---- Extracted material
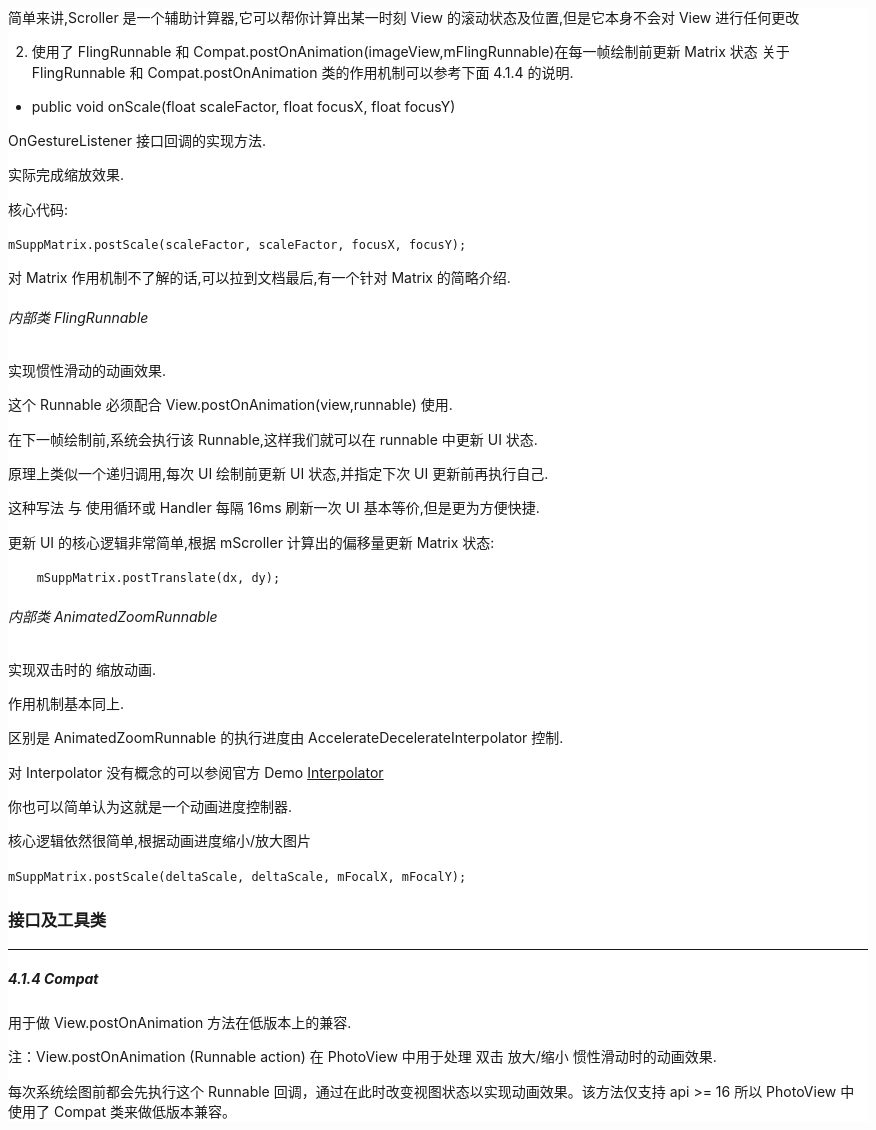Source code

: 简单来讲,Scroller 是一个辅助计算器,它可以帮你计算出某一时刻 View 的滚动状态及位置,但是它本身不会对 View 进行任何更改

2) 使用了 FlingRunnable 和 Compat.postOnAnimation(imageView,mFlingRunnable)在每一帧绘制前更新 Matrix 状态
关于 FlingRunnable 和 Compat.postOnAnimation 类的作用机制可以参考下面 4.1.4 的说明.

- public void onScale(float scaleFactor, float focusX, float focusY)

OnGestureListener 接口回调的实现方法.

实际完成缩放效果.

核心代码:

    mSuppMatrix.postScale(scaleFactor, scaleFactor, focusX, focusY);

对 Matrix 作用机制不了解的话,可以拉到文档最后,有一个针对 Matrix 的简略介绍.


###### 内部类 FlingRunnable

实现惯性滑动的动画效果.

这个 Runnable 必须配合 View.postOnAnimation(view,runnable) 使用.

在下一帧绘制前,系统会执行该 Runnable,这样我们就可以在 runnable 中更新 UI 状态.

原理上类似一个递归调用,每次 UI 绘制前更新 UI 状态,并指定下次 UI 更新前再执行自己.

这种写法 与 使用循环或 Handler 每隔 16ms 刷新一次 UI 基本等价,但是更为方便快捷.

更新 UI 的核心逻辑非常简单,根据 mScroller 计算出的偏移量更新 Matrix 状态:
    
        mSuppMatrix.postTranslate(dx, dy);


###### 内部类 AnimatedZoomRunnable
实现双击时的 缩放动画.

作用机制基本同上.

区别是 AnimatedZoomRunnable 的执行进度由 AccelerateDecelerateInterpolator 控制.

对 Interpolator 没有概念的可以参阅官方 Demo
[Interpolator](http://developer.android.com/samples/Interpolator/src/com.example.android.interpolator/InterpolatorFragment.html)

你也可以简单认为这就是一个动画进度控制器.

核心逻辑依然很简单,根据动画进度缩小/放大图片

    mSuppMatrix.postScale(deltaScale, deltaScale, mFocalX, mFocalY);

### 接口及工具类
---
##### 4.1.4 Compat
用于做 View.postOnAnimation 方法在低版本上的兼容.

注：View.postOnAnimation (Runnable action) 在 PhotoView 中用于处理  双击 放大/缩小 惯性滑动时的动画效果.

每次系统绘图前都会先执行这个 Runnable 回调，通过在此时改变视图状态以实现动画效果。该方法仅支持 api >= 16
所以 PhotoView 中使用了 Compat 类来做低版本兼容。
--------
What you are asked to do. What lines above hold the word "mSuppMatrix"? Pull each one out.

Your response.
    mSuppMatrix.postScale(scaleFactor, scaleFactor, focusX, focusY);
        mSuppMatrix.postTranslate(dx, dy);
    mSuppMatrix.postScale(deltaScale, deltaScale, mFocalX, mFocalY);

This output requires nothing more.